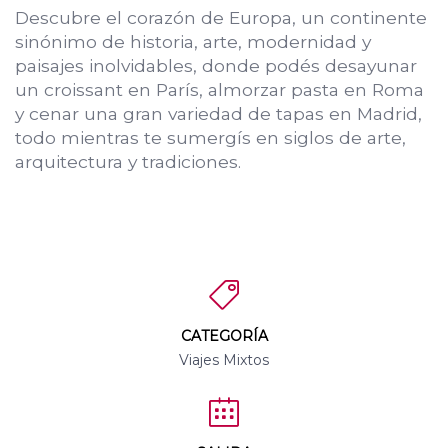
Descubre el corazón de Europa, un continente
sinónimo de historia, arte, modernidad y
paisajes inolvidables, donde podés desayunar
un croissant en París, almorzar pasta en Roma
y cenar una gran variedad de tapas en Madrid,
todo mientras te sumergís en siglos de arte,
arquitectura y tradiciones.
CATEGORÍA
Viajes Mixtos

Task statement:
Repeat the data exactly in full, omitting its pictures.

Problem solution:
Descubre el corazón de Europa, un continente
sinónimo de historia, arte, modernidad y
paisajes inolvidables, donde podés desayunar
un croissant en París, almorzar pasta en Roma
y cenar una gran variedad de tapas en Madrid,
todo mientras te sumergís en siglos de arte,
arquitectura y tradiciones.
CATEGORÍA
Viajes Mixtos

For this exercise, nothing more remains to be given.